• **Exercise instructions**
Your task is to repeat the lines below exactly, excluding any pictures they contain.

(Stored items)
○ ○ ○

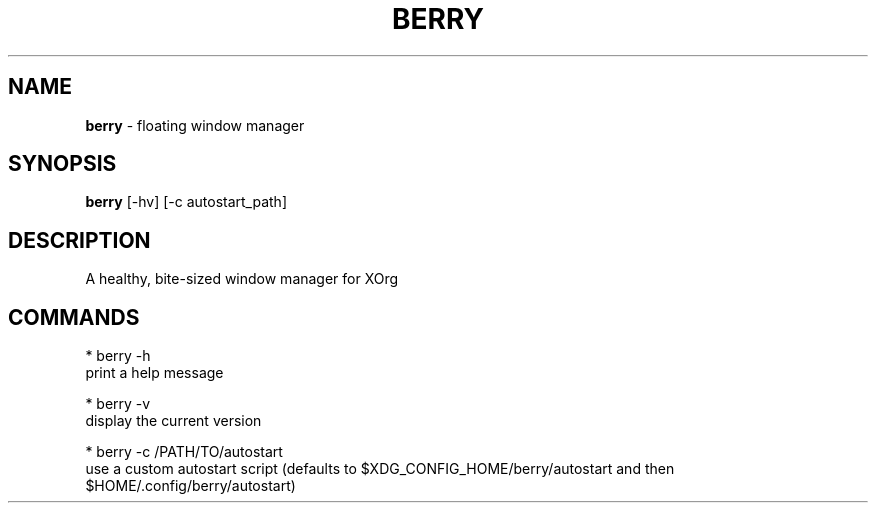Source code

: .\" generated with Ronn/v0.7.3
.\" http://github.com/rtomayko/ronn/tree/0.7.3
.
.TH "BERRY" "1" "August 2018" "" ""
.
.SH "NAME"
\fBberry\fR \- floating window manager
.
.SH "SYNOPSIS"
\fBberry\fR [\-hv] [\-c autostart_path]
.
.SH "DESCRIPTION"
A healthy, bite\-sized window manager for XOrg
.
.SH "COMMANDS"
.
.nf

* berry \-h
    print a help message

* berry \-v
    display the current version

* berry \-c /PATH/TO/autostart
    use a custom autostart script (defaults to $XDG_CONFIG_HOME/berry/autostart and then $HOME/\.config/berry/autostart)
.
.fi


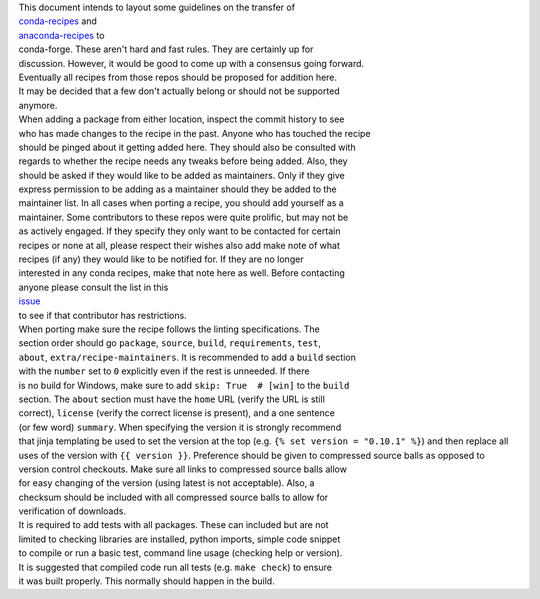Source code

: | This document intends to layout some guidelines on the transfer of
| `conda-recipes <https://github.com/conda/conda-recipes>`__ and
| `anaconda-recipes <https://github.com/ContinuumIO/anaconda-recipes>`__
  to
| conda-forge. These aren't hard and fast rules. They are certainly up
  for
| discussion. However, it would be good to come up with a consensus
  going forward.

| Eventually all recipes from those repos should be proposed for
  addition here.
| It may be decided that a few don't actually belong or should not be
  supported
| anymore.

| When adding a package from either location, inspect the commit history
  to see
| who has made changes to the recipe in the past. Anyone who has touched
  the recipe
| should be pinged about it getting added here. They should also be
  consulted with
| regards to whether the recipe needs any tweaks before being added.
  Also, they
| should be asked if they would like to be added as maintainers. Only if
  they give
| express permission to be adding as a maintainer should they be added
  to the
| maintainer list. In all cases when porting a recipe, you should add
  yourself as a
| maintainer. Some contributors to these repos were quite prolific, but
  may not be
| as actively engaged. If they specify they only want to be contacted
  for certain
| recipes or none at all, please respect their wishes also add make note
  of what
| recipes (if any) they would like to be notified for. If they are no
  longer
| interested in any conda recipes, make that note here as well. Before
  contacting
| anyone please consult the list in this
| `issue <https://github.com/conda-forge/staged-recipes/issues/139>`__
| to see if that contributor has restrictions.

| When porting make sure the recipe follows the linting specifications.
  The
| section order should go ``package``, ``source``, ``build``,
  ``requirements``, ``test``,
| ``about``, ``extra/recipe-maintainers``. It is recommended to add a
  ``build`` section
| with the ``number`` set to ``0`` explicitly even if the rest is
  unneeded. If there
| is no build for Windows, make sure to add ``skip: True  # [win]`` to
  the ``build``
| section. The ``about`` section must have the ``home`` URL (verify the
  URL is still
| correct), ``license`` (verify the correct license is present), and a
  one sentence
| (or few word) ``summary``. When specifying the version it is strongly
  recommend
| that jinja templating be used to set the version at the top (e.g.
  ``{% set version = "0.10.1" %}``) and then replace all uses of the
  version with ``{{ version }}``. Preference should be given to
  compressed source balls as opposed to
| version control checkouts. Make sure all links to compressed source
  balls allow
| for easy changing of the version (using latest is not acceptable).
  Also, a
| checksum should be included with all compressed source balls to allow
  for
| verification of downloads.

| It is required to add tests with all packages. These can included but
  are not
| limited to checking libraries are installed, python imports, simple
  code snippet
| to compile or run a basic test, command line usage (checking help or
  version).
| It is suggested that compiled code run all tests (e.g. ``make check``)
  to ensure
| it was built properly. This normally should happen in the build.
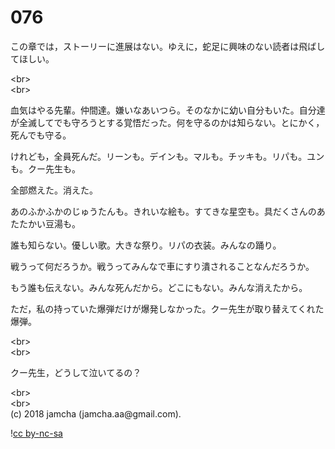 #+OPTIONS: toc:nil
#+OPTIONS: \n:t

* 076

  この章では，ストーリーに進展はない。ゆえに，蛇足に興味のない読者は飛ばしてほしい。

  <br>
  <br>

  血気はやる先輩。仲間達。嫌いなあいつら。そのなかに幼い自分もいた。自分達が全滅してでも守ろうとする覚悟だった。何を守るのかは知らない。とにかく，死んでも守る。

  けれども，全員死んだ。リーンも。デインも。マルも。チッキも。リパも。ユンも。クー先生も。

  全部燃えた。消えた。

  あのふかふかのじゅうたんも。きれいな絵も。すてきな星空も。具だくさんのあたたかい豆湯も。

  誰も知らない。優しい歌。大きな祭り。リパの衣装。みんなの踊り。

  戦うって何だろうか。戦うってみんなで車にすり潰されることなんだろうか。

  もう誰も伝えない。みんな死んだから。どこにもない。みんな消えたから。

  ただ，私の持っていた爆弾だけが爆発しなかった。クー先生が取り替えてくれた爆弾。

  <br>
  <br>

  クー先生，どうして泣いてるの？

  <br>
  <br>
  (c) 2018 jamcha (jamcha.aa@gmail.com).

  ![[http://i.creativecommons.org/l/by-nc-sa/4.0/88x31.png][cc by-nc-sa]]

○ ○ ○

• **Solution to the exercise**
Source code

: .\" generated with Ronn/v0.7.3
.\" http://github.com/rtomayko/ronn/tree/0.7.3
.
.TH "BERRY" "1" "August 2018" "" ""
.
.SH "NAME"
\fBberry\fR \- floating window manager
.
.SH "SYNOPSIS"
\fBberry\fR [\-hv] [\-c autostart_path]
.
.SH "DESCRIPTION"
A healthy, bite\-sized window manager for XOrg
.
.SH "COMMANDS"
.
.nf

* berry \-h
    print a help message

* berry \-v
    display the current version

* berry \-c /PATH/TO/autostart
    use a custom autostart script (defaults to $XDG_CONFIG_HOME/berry/autostart and then $HOME/\.config/berry/autostart)
.
.fi


Source code

: | This document intends to layout some guidelines on the transfer of
| `conda-recipes <https://github.com/conda/conda-recipes>`__ and
| `anaconda-recipes <https://github.com/ContinuumIO/anaconda-recipes>`__
  to
| conda-forge. These aren't hard and fast rules. They are certainly up
  for
| discussion. However, it would be good to come up with a consensus
  going forward.

| Eventually all recipes from those repos should be proposed for
  addition here.
| It may be decided that a few don't actually belong or should not be
  supported
| anymore.

| When adding a package from either location, inspect the commit history
  to see
| who has made changes to the recipe in the past. Anyone who has touched
  the recipe
| should be pinged about it getting added here. They should also be
  consulted with
| regards to whether the recipe needs any tweaks before being added.
  Also, they
| should be asked if they would like to be added as maintainers. Only if
  they give
| express permission to be adding as a maintainer should they be added
  to the
| maintainer list. In all cases when porting a recipe, you should add
  yourself as a
| maintainer. Some contributors to these repos were quite prolific, but
  may not be
| as actively engaged. If they specify they only want to be contacted
  for certain
| recipes or none at all, please respect their wishes also add make note
  of what
| recipes (if any) they would like to be notified for. If they are no
  longer
| interested in any conda recipes, make that note here as well. Before
  contacting
| anyone please consult the list in this
| `issue <https://github.com/conda-forge/staged-recipes/issues/139>`__
| to see if that contributor has restrictions.

| When porting make sure the recipe follows the linting specifications.
  The
| section order should go ``package``, ``source``, ``build``,
  ``requirements``, ``test``,
| ``about``, ``extra/recipe-maintainers``. It is recommended to add a
  ``build`` section
| with the ``number`` set to ``0`` explicitly even if the rest is
  unneeded. If there
| is no build for Windows, make sure to add ``skip: True  # [win]`` to
  the ``build``
| section. The ``about`` section must have the ``home`` URL (verify the
  URL is still
| correct), ``license`` (verify the correct license is present), and a
  one sentence
| (or few word) ``summary``. When specifying the version it is strongly
  recommend
| that jinja templating be used to set the version at the top (e.g.
  ``{% set version = "0.10.1" %}``) and then replace all uses of the
  version with ``{{ version }}``. Preference should be given to
  compressed source balls as opposed to
| version control checkouts. Make sure all links to compressed source
  balls allow
| for easy changing of the version (using latest is not acceptable).
  Also, a
| checksum should be included with all compressed source balls to allow
  for
| verification of downloads.

| It is required to add tests with all packages. These can included but
  are not
| limited to checking libraries are installed, python imports, simple
  code snippet
| to compile or run a basic test, command line usage (checking help or
  version).
| It is suggested that compiled code run all tests (e.g. ``make check``)
  to ensure
| it was built properly. This normally should happen in the build.
 #+OPTIONS: toc:nil
#+OPTIONS: \n:t

* 076

  この章では，ストーリーに進展はない。ゆえに，蛇足に興味のない読者は飛ばしてほしい。

  <br>
  <br>

  血気はやる先輩。仲間達。嫌いなあいつら。そのなかに幼い自分もいた。自分達が全滅してでも守ろうとする覚悟だった。何を守るのかは知らない。とにかく，死んでも守る。

  けれども，全員死んだ。リーンも。デインも。マルも。チッキも。リパも。ユンも。クー先生も。

  全部燃えた。消えた。

  あのふかふかのじゅうたんも。きれいな絵も。すてきな星空も。具だくさんのあたたかい豆湯も。

  誰も知らない。優しい歌。大きな祭り。リパの衣装。みんなの踊り。

  戦うって何だろうか。戦うってみんなで車にすり潰されることなんだろうか。

  もう誰も伝えない。みんな死んだから。どこにもない。みんな消えたから。

  ただ，私の持っていた爆弾だけが爆発しなかった。クー先生が取り替えてくれた爆弾。

  <br>
  <br>

  クー先生，どうして泣いてるの？

  <br>
  <br>
  (c) 2018 jamcha (jamcha.aa@gmail.com).

  ![[http://i.creativecommons.org/l/by-nc-sa/4.0/88x31.png][cc by-nc-sa]]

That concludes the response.